There was strong support on Friday from the prime minister’s office for Finance Minister Yannis Stournaras, who came under fire from New Democracy and opposition MPs for his insistence that heating oil tax should not be reduced, despite the rise in pollution from the burning of wood, as it would encourage smuggling.
The issue of the air pollution caused by the increasing use of fireplaces by households around Greece has become a key political issue over the last few days but Stournaras insisted on Christmas Day that there was no way he would approve a reduction in the heating oil tax, which was raised in 2012 to the same level as the levy on vehicle fuel.
Instead, the government announced a series of emergency measures on Thursday, including switching off heating systems in public buildings and banning the use of diesel-powered vehicles, to combat smog over major cities when the particulate matter exceeded 150 micrograms per cubic meter.
This led to the government and Stournaras coming under a barrage of criticism on Friday. SYRIZA called the coalition’s policy “barbarous” and dismissed the new anti-smog measures as “a joke.” “As long as the government does not reduce the heating oil tax and does not provide free electricity for poor households, the ‘smog of poverty’ will spread and more people will freeze,” the leftists said in a statement.
Reports suggested that a number of New Democracy lawmakers were unhappy with Stournaras’s statement.
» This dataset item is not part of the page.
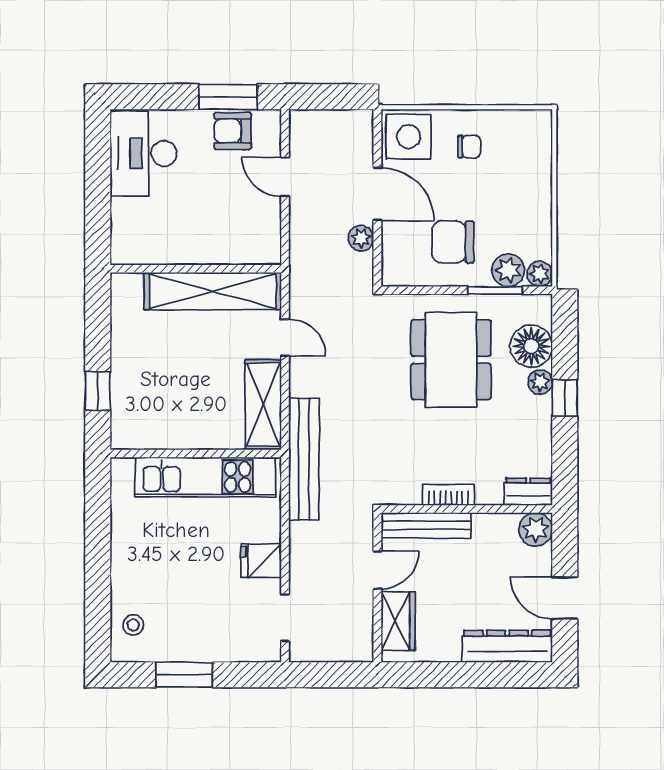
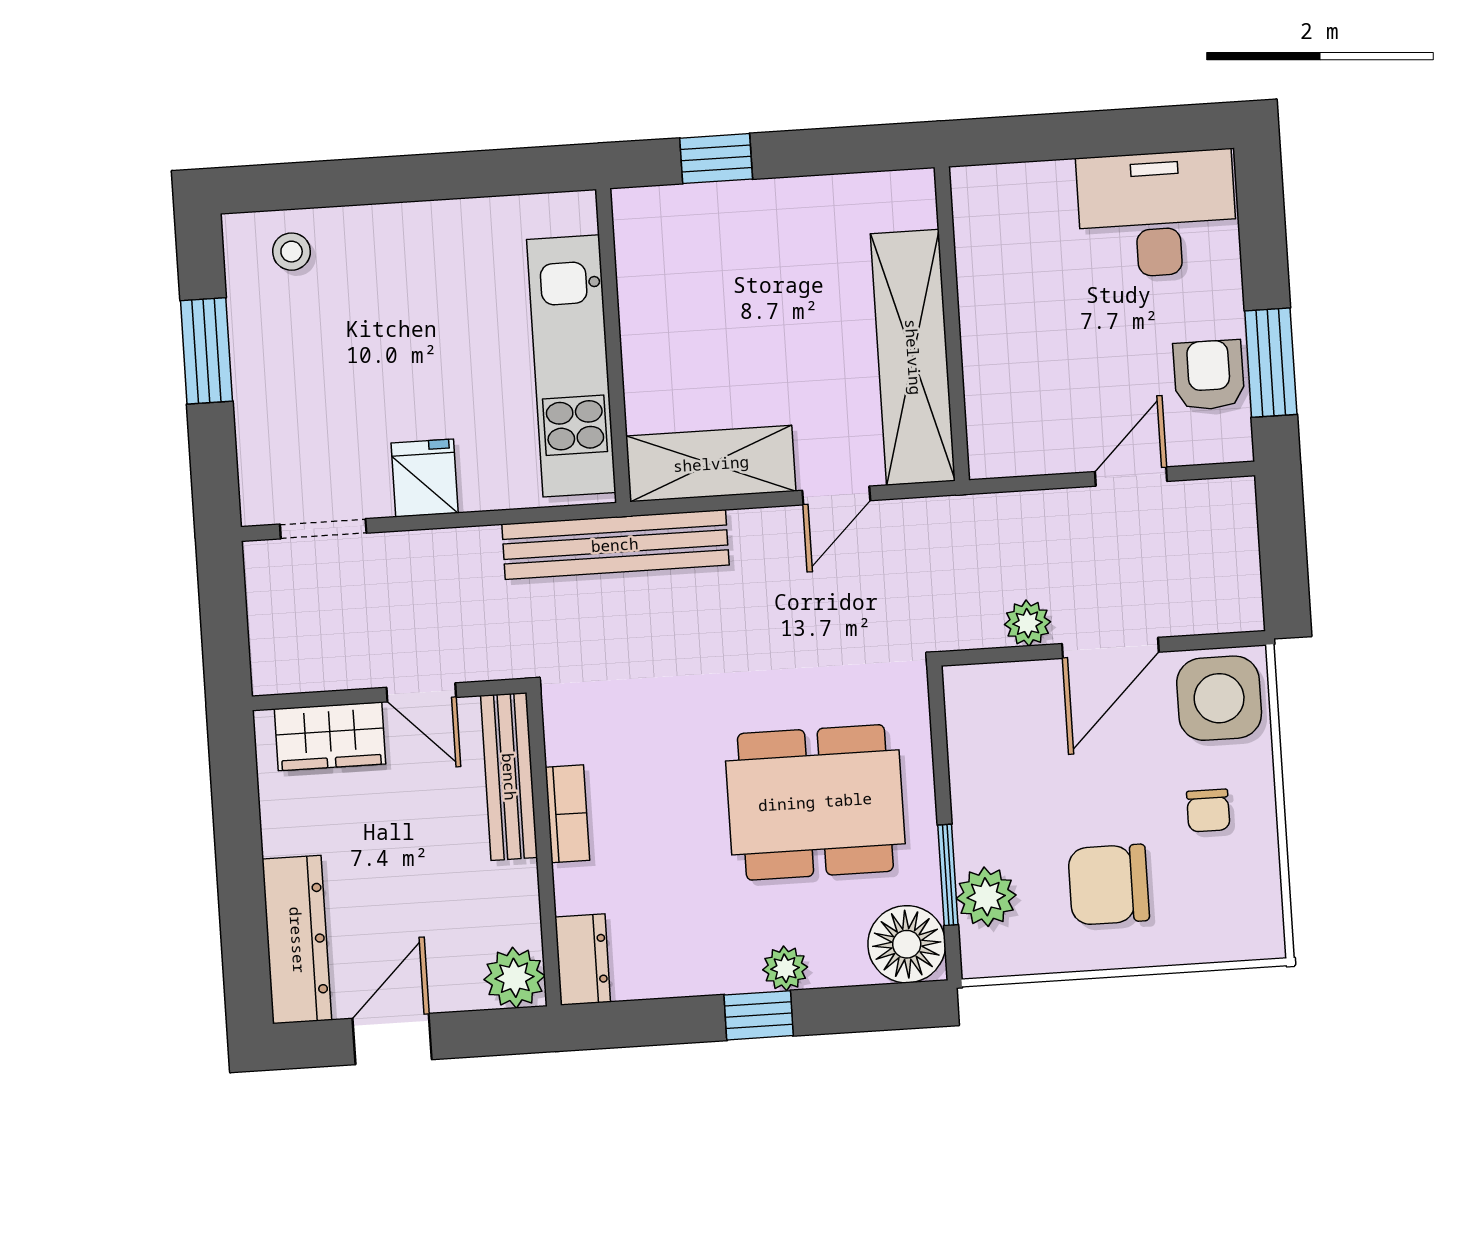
chair: (453, 242) -> (1109, 885), moved, turned -90
plant: (540, 274) -> (983, 955), removed
floor lamp: (531, 346) -> (907, 944), moved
Before Christmas 41 conservative MPs had asked for a reduction in heating oil tax.
“Mr Stournaras’s ignorance of danger is damaging for him and the government,” Naftemporiki newspaper quoted an experienced ND deputy as saying, without naming the MP.
The message coming out of the Maximos Mansion, however, was that Prime Minister Antonis Samaras continues to be fully behind Stournaras and backs his judgment on the issue of heating oil tax. There was, however, some regret at the premier’s office that during the Christmas Day news conference Stournaras suggested that a reduction in the levy would only benefit rich Greeks who wanted to heat their swimming pools.
Nevertheless, the government was also quick to deny rumors that Samaras would split the Finance Ministry in two, leaving Stournaras in charge of dealing with the troika and giving the other responsibilities to the prime minister’s close adviser Chrysanthos Lazaridis.
The latter said that he had no interest in undermining Stournaras. The finance minister said the speculation was “fantasy.”